Prescription Drug Abuse Rates Hound Providers
It's not the first time the industry has taken a hard line approach to curtailing prescription drug abuse. Mercy Medical Center in Des Moines, IA, has posted signs in its ED saying it would only prescribe pain medication for emergency medical conditions.
It's directed at patients who think they will get easy access to prescription painkillers in the ED. Ohio has adopted similar guidelines, but its ED pain plan asks that doctors to use the prescription monitoring database to see the presenting patient's prescription history, and, among other things, to refer the patient to a nearby pain management facility.
"As far as pain management in the ER goes, I think this is right on the money," says AAPM's Twillman. He worries that the patients who genuinely have chronic pain are forgotten about.
"I think some primary care doctors are looking at not prescribing anything, and that's a problem. Then the patient is left with no care and they end up in the emergency room," he says.
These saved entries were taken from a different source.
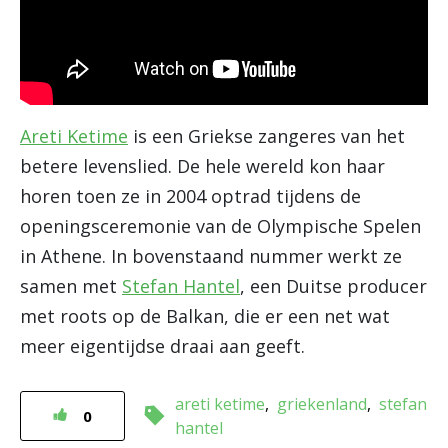
Areti Ketime
is een Griekse zangeres van het
betere levenslied. De hele wereld kon haar
horen toen ze in 2004 optrad tijdens de
openingsceremonie van de Olympische Spelen
in Athene. In bovenstaand nummer werkt ze
samen met
Stefan Hantel
, een Duitse producer
met roots op de Balkan, die er een net wat
meer eigentijdse draai aan geeft.
areti ketime
griekenland
stefan
0
hantel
A turning point in painkiller abuse could be mandatory pain management training for physicians. ASIPP's David Kloth, MD, says the group lobbied hard for a mandatory 8-hour training course for all primary care physicians last year, but the legislative proposal failed.
"We teach this course all the time. We can divide it up into one-hour lectures on the web. There is a way to educate physicians on the use of these controlled substances."